The title is a bit misleading, as the article lists diverging analysts’ opinions, ranging from Valve willing to sell at a loss or low margins, to high prices due to RAM and SSD price volatility.
The title is a bit misleading, as the article lists diverging analysts’ opinions, ranging from Valve willing to sell at a loss or low margins, to high prices due to RAM and SSD price volatility.
I’m calling $700 US price. Valve’s the only company that can get into the console space with console prices since the real revenue source is the game store they run.
Edit: I slept on it and decided $750 is a safer bet, at least on the base model
The problem is that it makes less sense for them to sell at a loss than for example Xbox or Sony. It’s just a capable PC, corporations could buy hundreds or thousands and they wouldn’t make a cent off of game sales.
It’s not impossible, however, have you seen what corporations buy for their employees? Saving on upfront cost isn’t really part of the equation, it just has to say “dell” and/or “workstation” on it. A large company values long-term support and supply way more than what they’d save by getting a gaming machine.
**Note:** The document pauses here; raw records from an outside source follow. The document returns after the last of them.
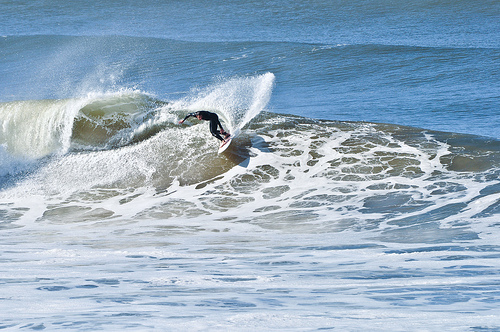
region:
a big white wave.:
[0, 75, 161, 175]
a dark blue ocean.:
[308, 4, 498, 111]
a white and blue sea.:
[281, 74, 488, 262]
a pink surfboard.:
[213, 136, 238, 161]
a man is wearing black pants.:
[208, 125, 222, 140]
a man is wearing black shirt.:
[205, 107, 222, 122]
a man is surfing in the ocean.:
[168, 89, 253, 184]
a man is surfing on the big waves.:
[1, 80, 255, 177]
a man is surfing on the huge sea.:
[126, 67, 285, 194]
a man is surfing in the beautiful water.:
[0, 26, 497, 327]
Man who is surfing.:
[162, 100, 259, 164]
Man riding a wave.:
[162, 78, 272, 165]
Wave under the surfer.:
[163, 66, 417, 229]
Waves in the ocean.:
[41, 80, 481, 243]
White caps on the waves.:
[22, 86, 142, 159]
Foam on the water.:
[148, 148, 323, 227]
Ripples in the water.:
[55, 249, 234, 329]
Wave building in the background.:
[284, 10, 479, 128]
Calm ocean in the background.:
[311, 5, 497, 63]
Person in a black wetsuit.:
[171, 103, 246, 159]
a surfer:
[182, 111, 231, 142]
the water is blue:
[46, 217, 479, 330]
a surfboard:
[217, 141, 232, 156]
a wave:
[10, 98, 108, 150]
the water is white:
[266, 148, 389, 204]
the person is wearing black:
[169, 111, 239, 154]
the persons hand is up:
[178, 114, 228, 141]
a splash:
[217, 83, 267, 119]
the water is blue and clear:
[280, 4, 496, 110]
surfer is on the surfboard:
[176, 110, 238, 150]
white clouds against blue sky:
[0, 0, 61, 55]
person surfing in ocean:
[170, 99, 258, 184]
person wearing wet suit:
[192, 106, 240, 164]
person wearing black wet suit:
[186, 96, 227, 166]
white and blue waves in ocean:
[19, 205, 131, 302]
And besides all that, it’s not like the best selling console of all time didn’t make money because a (objectively large) minority of owners only used it as a DVD player.
Valve sells direct to consumer, not via retail.
They’re not gonna knowingly do a B2B sale.
A business that wanted to swipe them all would have to create or hire a scalper network of seemingly unafilliated buyers, and I am guessing this would be outside of the capability/risk tolerance level of … basically everyone right now, as the economy is imploding Hard.